Pictures paired with source code
════════════════

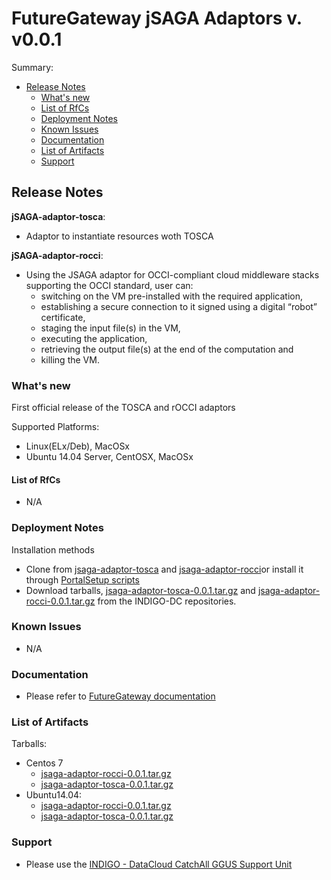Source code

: # FutureGateway jSAGA Adaptors v. v0.0.1


Summary:
* [Release Notes](#id1)
  * [What's new](#id2)
  * [List of RfCs](#id3)
  * [Deployment Notes](#id4)
  * [Known Issues](#id5)
  * [Documentation](#id6)
  * [List of Artifacts](#id7)
  * [Support](#id8)


<a id="id1"></a>
## Release Notes

**jSAGA-adaptor-tosca**:
* Adaptor to instantiate resources woth TOSCA

**jSAGA-adaptor-rocci**:
* Using the JSAGA adaptor for OCCI-compliant cloud middleware stacks supporting the OCCI standard, user can:
  * switching on the VM pre-installed with the required application,
  * establishing a secure connection to it signed using a digital “robot” certificate,
  * staging the input file(s) in the VM,
  * executing the application,
  * retrieving the output file(s) at the end of the computation and
  * killing the VM.

<a id="id2"></a>
### What's new

First official release of the TOSCA and rOCCI adaptors

Supported Platforms:
* Linux(ELx/Deb), MacOSx
* Ubuntu 14.04 Server, CentOSX, MacOSx

<a id="id3"></a>
#### List of RfCs 

* N/A

<a id="id4"></a>
### Deployment Notes

Installation methods
* Clone from [jsaga-adaptor-tosca](https://github.com/indigo-dc/jsaga-adaptor-tosca) and [jsaga-adaptor-rocci](https://github.com/indigo-dc/jsaga-adaptor-rocci)or install it through [PortalSetup scripts](https://github.com/indigo-dc/PortalSetup)
* Download tarballs, [jsaga-adaptor-tosca-0.0.1.tar.gz](http://repo.indigo-datacloud.eu/repository/indigo/1/centos7/SRPMS/tgz/jsaga-adaptor-tosca-0.0.1.tar.gz) and [jsaga-adaptor-rocci-0.0.1.tar.gz](http://repo.indigo-datacloud.eu/repository/indigo/1/centos7/SRPMS/tgz/jsaga-adaptor-rocci-0.0.1.tar.gz) from the INDIGO-DC repositories.


<a id="id5"></a>
### Known Issues

* N/A

<a id="id6"></a>
### Documentation

* Please refer to [FutureGateway documentation](https://www.gitbook.com/book/ricsxn/futuregateway/details)

<a id="id7"></a>
### List of Artifacts

Tarballs:
* Centos 7
  * [jsaga-adaptor-rocci-0.0.1.tar.gz](http://repo.indigo-datacloud.eu/repository/indigo/1/centos7/SRPMS/tgz/jsaga-adaptor-rocci-0.0.1.tar.gz)
  * [jsaga-adaptor-tosca-0.0.1.tar.gz](http://repo.indigo-datacloud.eu/repository/indigo/1/centos7/SRPMS/tgz/jsaga-adaptor-tosca-0.0.1.tar.gz)
* Ubuntu14.04:
  * [jsaga-adaptor-rocci-0.0.1.tar.gz](http://repo.indigo-datacloud.eu/repository/indigo/1/ubuntu/dists/trusty/main/source/jsaga-adaptor-rocci-0.0.1.tar.gz)
  * [jsaga-adaptor-tosca-0.0.1.tar.gz](http://repo.indigo-datacloud.eu/repository/indigo/1/ubuntu/dists/trusty/main/source/jsaga-adaptor-tosca-0.0.1.tar.gz)

<a id="id8"></a>
### Support

* Please use the [INDIGO - DataCloud CatchAll GGUS Support Unit](
https://wiki.egi.eu/wiki/GGUS:INDIGO_DataCloud_Catch-all_FAQ)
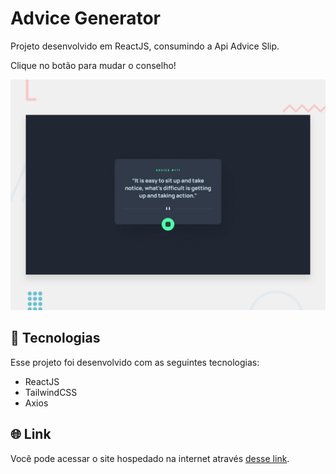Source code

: # Advice Generator

Projeto desenvolvido em ReactJS, consumindo a Api Advice Slip.

Clique no botão para mudar o conselho!

<img src="./src/assets/desktop-preview.jpg"/>

## 🚀 Tecnologias

Esse projeto foi desenvolvido com as seguintes tecnologias:

- ReactJS
- TailwindCSS
- Axios

## 🌐 Link

Você pode acessar o site hospedado na internet através [desse link](https://advice-generator.vercel.app/).
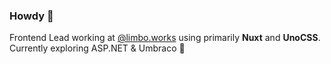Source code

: ### Howdy 👋

Frontend Lead working at [@limbo.works](http://github.com/limbo-works/) using primarily **Nuxt** and **UnoCSS**.<br />
Currently exploring ASP.NET & Umbraco 👀
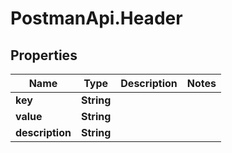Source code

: # PostmanApi.Header

## Properties

Name | Type | Description | Notes
------------ | ------------- | ------------- | -------------
**key** | **String** |  | 
**value** | **String** |  | 
**description** | **String** |  | 



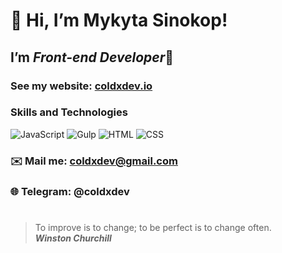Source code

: # 👋 Hi, I’m **Mykyta Sinokop**!
## I’m *Front-end Developer*🚀
### See my website: [coldxdev.io](https://coldxdev.github.io/)
### Skills and Technologies 
![JavaScript](https://img.shields.io/badge/-JavaScript-090909?style=for-the-badge&logo=JavaScript)
![Gulp](https://img.shields.io/badge/-GULP-090909?style=for-the-badge&logo=gulp)
![HTML](https://img.shields.io/badge/-HTML-090909?style=for-the-badge&logo=html5)
![CSS](https://img.shields.io/badge/-CSS-090909?style=for-the-badge&logo=css3)
### ✉️ Mail me: coldxdev@gmail.com
### 🌐 Telegram: @coldxdev
#
> To improve is to change; to be perfect is to change often. <br/>
> ***Winston Churchill***
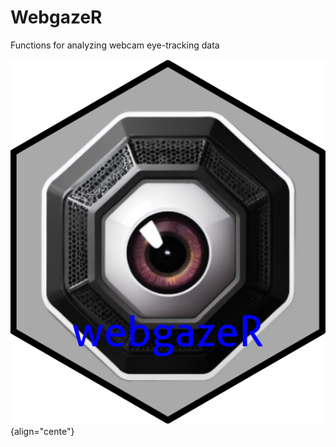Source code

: # WebgazeR

Functions for analyzing webcam eye-tracking data

![](webgazeR_hex_sticker.png){align="cente"}
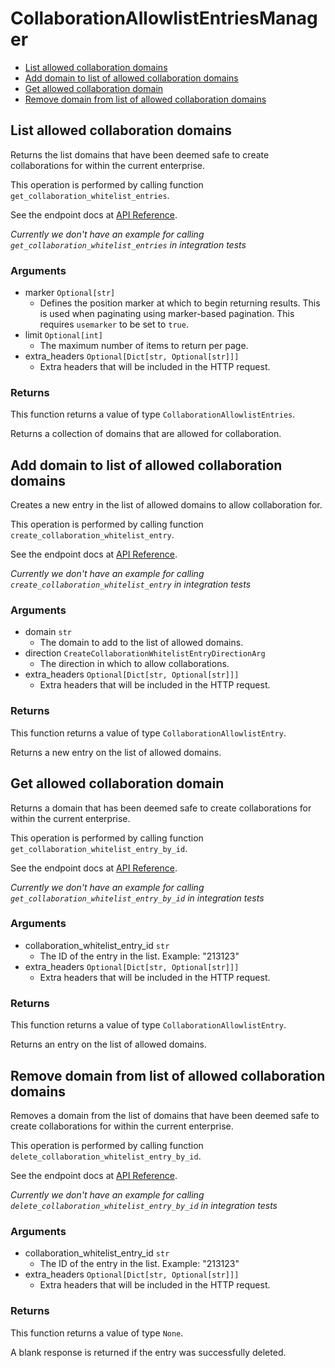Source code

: # CollaborationAllowlistEntriesManager

- [List allowed collaboration domains](#list-allowed-collaboration-domains)
- [Add domain to list of allowed collaboration domains](#add-domain-to-list-of-allowed-collaboration-domains)
- [Get allowed collaboration domain](#get-allowed-collaboration-domain)
- [Remove domain from list of allowed collaboration domains](#remove-domain-from-list-of-allowed-collaboration-domains)

## List allowed collaboration domains

Returns the list domains that have been deemed safe to create collaborations
for within the current enterprise.

This operation is performed by calling function `get_collaboration_whitelist_entries`.

See the endpoint docs at
[API Reference](https://developer.box.com/reference/get-collaboration-whitelist-entries/).

_Currently we don't have an example for calling `get_collaboration_whitelist_entries` in integration tests_

### Arguments

- marker `Optional[str]`
  - Defines the position marker at which to begin returning results. This is used when paginating using marker-based pagination. This requires `usemarker` to be set to `true`.
- limit `Optional[int]`
  - The maximum number of items to return per page.
- extra_headers `Optional[Dict[str, Optional[str]]]`
  - Extra headers that will be included in the HTTP request.

### Returns

This function returns a value of type `CollaborationAllowlistEntries`.

Returns a collection of domains that are allowed for collaboration.

## Add domain to list of allowed collaboration domains

Creates a new entry in the list of allowed domains to allow
collaboration for.

This operation is performed by calling function `create_collaboration_whitelist_entry`.

See the endpoint docs at
[API Reference](https://developer.box.com/reference/post-collaboration-whitelist-entries/).

_Currently we don't have an example for calling `create_collaboration_whitelist_entry` in integration tests_

### Arguments

- domain `str`
  - The domain to add to the list of allowed domains.
- direction `CreateCollaborationWhitelistEntryDirectionArg`
  - The direction in which to allow collaborations.
- extra_headers `Optional[Dict[str, Optional[str]]]`
  - Extra headers that will be included in the HTTP request.

### Returns

This function returns a value of type `CollaborationAllowlistEntry`.

Returns a new entry on the list of allowed domains.

## Get allowed collaboration domain

Returns a domain that has been deemed safe to create collaborations
for within the current enterprise.

This operation is performed by calling function `get_collaboration_whitelist_entry_by_id`.

See the endpoint docs at
[API Reference](https://developer.box.com/reference/get-collaboration-whitelist-entries-id/).

_Currently we don't have an example for calling `get_collaboration_whitelist_entry_by_id` in integration tests_

### Arguments

- collaboration_whitelist_entry_id `str`
  - The ID of the entry in the list. Example: "213123"
- extra_headers `Optional[Dict[str, Optional[str]]]`
  - Extra headers that will be included in the HTTP request.

### Returns

This function returns a value of type `CollaborationAllowlistEntry`.

Returns an entry on the list of allowed domains.

## Remove domain from list of allowed collaboration domains

Removes a domain from the list of domains that have been deemed safe to create
collaborations for within the current enterprise.

This operation is performed by calling function `delete_collaboration_whitelist_entry_by_id`.

See the endpoint docs at
[API Reference](https://developer.box.com/reference/delete-collaboration-whitelist-entries-id/).

_Currently we don't have an example for calling `delete_collaboration_whitelist_entry_by_id` in integration tests_

### Arguments

- collaboration_whitelist_entry_id `str`
  - The ID of the entry in the list. Example: "213123"
- extra_headers `Optional[Dict[str, Optional[str]]]`
  - Extra headers that will be included in the HTTP request.

### Returns

This function returns a value of type `None`.

A blank response is returned if the entry was
successfully deleted.
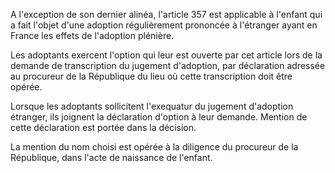 A l'exception de son dernier alinéa, l'article 357 est applicable à l'enfant qui a fait l'objet d'une adoption régulièrement prononcée à l'étranger ayant en France les effets de l'adoption plénière.

Les adoptants exercent l'option qui leur est ouverte par cet article lors de la demande de transcription du jugement d'adoption, par déclaration adressée au procureur de la République du lieu où cette transcription doit être opérée.

Lorsque les adoptants sollicitent l'exequatur du jugement d'adoption étranger, ils joignent la déclaration d'option à leur demande. Mention de cette déclaration est portée dans la décision.

La mention du nom choisi est opérée à la diligence du procureur de la République, dans l'acte de naissance de l'enfant.
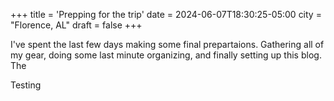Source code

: +++
title = 'Prepping for the trip'
date = 2024-06-07T18:30:25-05:00
city = "Florence, AL"
draft = false
+++

I've spent the last few days making some final prepartaions. Gathering all of my gear, doing some last minute organizing, and finally setting up this blog. The 

Testing 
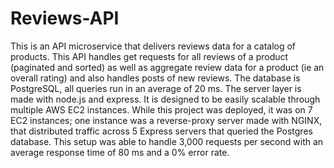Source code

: # Reviews-API

This is an API microservice that delivers reviews data for a catalog of products. This API handles get requests for all reviews of a product (paginated and sorted) as well as aggregate review data for a product (ie an overall rating) and also handles posts of new reviews. The database is PostgreSQL, all queries run in an average of 20 ms. The server layer is made with node.js and express. It is designed to be easily scalable through multiple AWS EC2 instances. While this project was deployed, it was on 7 EC2 instances; one instance was a reverse-proxy server made with NGINX, that distributed traffic across 5 Express servers that queried the Postgres database. This setup was able to handle 3,000 requests per second with an average response time of 80 ms and a 0% error rate. 
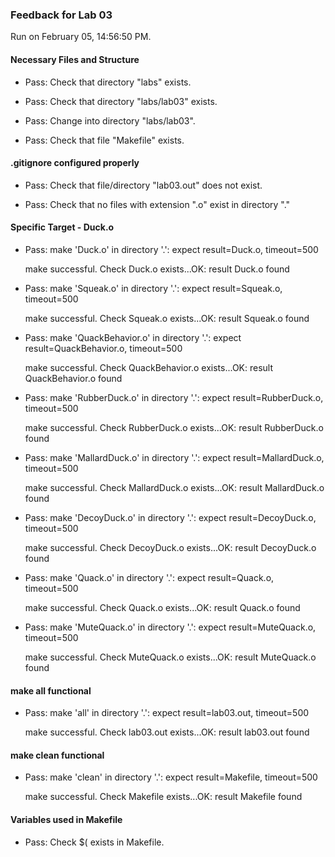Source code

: ### Feedback for Lab 03

Run on February 05, 14:56:50 PM.


#### Necessary Files and Structure

+ Pass: Check that directory "labs" exists.

+ Pass: Check that directory "labs/lab03" exists.

+ Pass: Change into directory "labs/lab03".

+ Pass: Check that file "Makefile" exists.


#### .gitignore configured properly

+ Pass: Check that file/directory "lab03.out" does not exist.

+ Pass: Check that no files with extension ".o" exist in directory "."


#### Specific Target - Duck.o

+ Pass: make 'Duck.o' in directory '.': expect result=Duck.o, timeout=500

    make successful.
    Check Duck.o exists...OK: result Duck.o found

+ Pass: make 'Squeak.o' in directory '.': expect result=Squeak.o, timeout=500

    make successful.
    Check Squeak.o exists...OK: result Squeak.o found

+ Pass: make 'QuackBehavior.o' in directory '.': expect result=QuackBehavior.o, timeout=500

    make successful.
    Check QuackBehavior.o exists...OK: result QuackBehavior.o found

+ Pass: make 'RubberDuck.o' in directory '.': expect result=RubberDuck.o, timeout=500

    make successful.
    Check RubberDuck.o exists...OK: result RubberDuck.o found

+ Pass: make 'MallardDuck.o' in directory '.': expect result=MallardDuck.o, timeout=500

    make successful.
    Check MallardDuck.o exists...OK: result MallardDuck.o found

+ Pass: make 'DecoyDuck.o' in directory '.': expect result=DecoyDuck.o, timeout=500

    make successful.
    Check DecoyDuck.o exists...OK: result DecoyDuck.o found

+ Pass: make 'Quack.o' in directory '.': expect result=Quack.o, timeout=500

    make successful.
    Check Quack.o exists...OK: result Quack.o found

+ Pass: make 'MuteQuack.o' in directory '.': expect result=MuteQuack.o, timeout=500

    make successful.
    Check MuteQuack.o exists...OK: result MuteQuack.o found


#### make all functional

+ Pass: make 'all' in directory '.': expect result=lab03.out, timeout=500

    make successful.
    Check lab03.out exists...OK: result lab03.out found


#### make clean functional

+ Pass: make 'clean' in directory '.': expect result=Makefile, timeout=500

    make successful.
    Check Makefile exists...OK: result Makefile found


#### Variables used in Makefile

+ Pass: Check $( exists in Makefile.

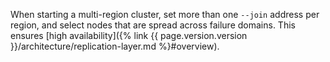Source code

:When starting a multi-region cluster, set more than one `--join` address per region, and select nodes that are spread across failure domains. This ensures [high availability]({% link {{ page.version.version }}/architecture/replication-layer.md %}#overview).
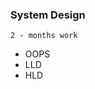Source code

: ### System Design

<code>2 - months work</code>

<ul>
    <li>OOPS</li>
    <li>LLD</li>
    <li>HLD</li>
</ul>





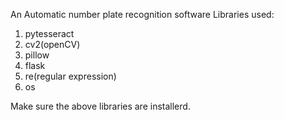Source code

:An Automatic number plate recognition software
Libraries used:
  1) pytesseract
  2) cv2(openCV)
  3) pillow
  4) flask
  5) re(regular expression)
  6) os

Make sure the above libraries are installerd.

════════════════

To do →
Return only the part of the records above that opens with the line containing "killing the VM." and closes with the line containing "install it through", ends included.

Reply →
  * killing the VM.

<a id="id2"></a>
### What's new

First official release of the TOSCA and rOCCI adaptors

Supported Platforms:
* Linux(ELx/Deb), MacOSx
* Ubuntu 14.04 Server, CentOSX, MacOSx

<a id="id3"></a>
#### List of RfCs 

* N/A

<a id="id4"></a>
### Deployment Notes

Installation methods
* Clone from [jsaga-adaptor-tosca](https://github.com/indigo-dc/jsaga-adaptor-tosca) and [jsaga-adaptor-rocci](https://github.com/indigo-dc/jsaga-adaptor-rocci)or install it through [PortalSetup scripts](https://github.com/indigo-dc/PortalSetup)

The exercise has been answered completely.